Role of fluctuations in membrane models: thermal versus non-thermal

We study the comparative importance of thermal to non-thermal fluctuations for membrane-based models in the linear regime. Our results, both in 1+1 and 2+1 dimensions, suggest that non-thermal fluctuations dominate thermal ones only when the relaxation time $\tau$ is large. For moderate to small values of $\tau$, the dynamics is defined by a competition between these two forces. The results are expected to act as a quantitative benchmark for biological modelling in systems involving cytoskeletal and other non-thermal fluctuations.

💡 Research Summary

The paper investigates the relative importance of thermal (equilibrium) and non‑thermal (active) fluctuations in membrane models within the linear regime, focusing on both 1+1‑dimensional strings and 2+1‑dimensional membranes.

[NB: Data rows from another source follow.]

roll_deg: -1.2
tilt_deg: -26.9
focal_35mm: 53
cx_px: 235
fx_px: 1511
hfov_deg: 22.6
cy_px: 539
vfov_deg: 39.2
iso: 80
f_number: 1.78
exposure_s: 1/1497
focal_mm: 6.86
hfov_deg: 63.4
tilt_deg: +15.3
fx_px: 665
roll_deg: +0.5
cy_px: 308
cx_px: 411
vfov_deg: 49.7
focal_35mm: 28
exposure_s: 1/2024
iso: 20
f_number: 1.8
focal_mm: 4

Starting from a Helfrich‑type free energy that includes surface tension (T) and bending rigidity (B), the overdamped dynamics is written as γ∂ₜZ = −B∇⁴Z + T∇²Z + η_th + η_nth. The thermal noise η_th obeys the fluctuation‑dissipation theorem and is taken as white Gaussian noise with strength D₀, while the non‑thermal noise η_nth is modeled as an exponentially correlated stochastic force with correlation ⟨η_nth(x,t)η_nth(x′,t′)⟩ = F₀ e^{−|t−t′|/τ}δ(x−x′). The amplitude F₀ scales as 1/τ to satisfy normalization, and τ is the characteristic relaxation time of the active process (e.g., cytoskeletal activity).

By Fourier transforming the equations, the authors obtain the mode‑dependent decay rate α(k)=B k⁴+T k²/γ. For the non‑thermal case the two‑point correlation function splits into two contributions: a τ‑dependent term proportional to τ⁻¹ exp(−|t−t′|/τ) and a term proportional to α(k) exp(−α(k)|t−t′|). The thermal contribution is the familiar D₀/(γ²) exp(−α(k)|t−t′|)/α(k). In the limit τ→0 the non‑thermal term reduces to the thermal form, whereas for τ→∞ the τ‑dependent term remains finite and dominates over the thermal part.

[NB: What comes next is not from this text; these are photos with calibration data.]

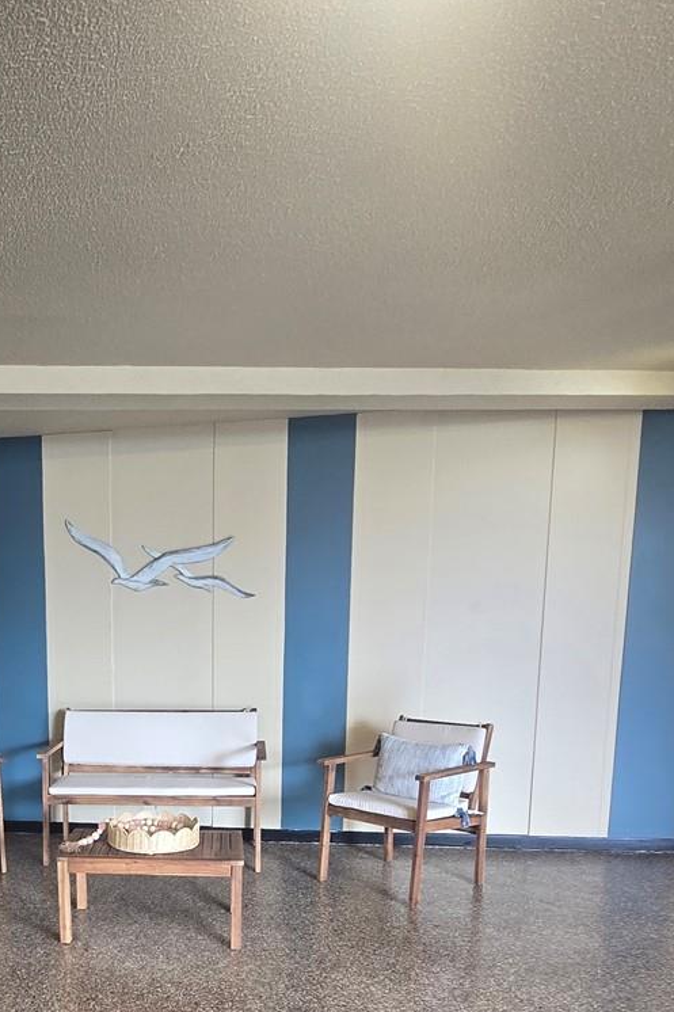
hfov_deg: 42.0
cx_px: 91
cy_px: 784
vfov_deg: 59.5
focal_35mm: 29
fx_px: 815
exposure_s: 1/60
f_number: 2.2
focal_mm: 2.2
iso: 200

The same analysis is carried out for the 2+1‑dimensional membrane, where angular integration introduces a Bessel function J₀(kX). In the X→0 limit (same spatial point) the Bessel factor approaches unity, and the structure of the correlation functions mirrors the 1+1‑dimensional case. Thus the qualitative conclusion is unchanged: large τ leads to dominance of active fluctuations, while small τ yields a competition between the two noise sources.

To quantify the competition the authors define a ratio R(τ)=⟨Z_nth²⟩/(D₀γ⁻²J), where J is an integral over k‑space of the thermal propagator. Using realistic parameter values (B≈11.8 k_BT, T≈5650 k_BT μm⁻², γ≈4.7×10⁶ k_BT s μm⁻⁴, D₀≈2 k_BT M), they compute R(τ) numerically. The results show that for τ of the order of a few seconds (the range observed in experiments on cell membranes and red blood cells) R exceeds unity, indicating that active, non‑thermal fluctuations dominate the membrane dynamics. For τ in the millisecond or sub‑millisecond range, the two contributions are comparable, leading to a mixed regime where neither can be neglected.

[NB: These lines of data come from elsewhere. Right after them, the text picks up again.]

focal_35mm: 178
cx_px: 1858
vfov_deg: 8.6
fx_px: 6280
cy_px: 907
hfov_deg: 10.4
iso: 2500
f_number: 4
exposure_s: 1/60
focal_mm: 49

The paper concludes that the relaxation time τ is the key parameter governing whether thermal noise or active noise sets the scale of membrane fluctuations. This provides a quantitative benchmark for biophysical modeling: when τ is large, active processes such as cytoskeletal remodeling must be explicitly included; when τ is small, a purely thermal description may suffice. The authors note that future work will address nonlinear extensions and spatially correlated active noise, which could further refine the theoretical framework.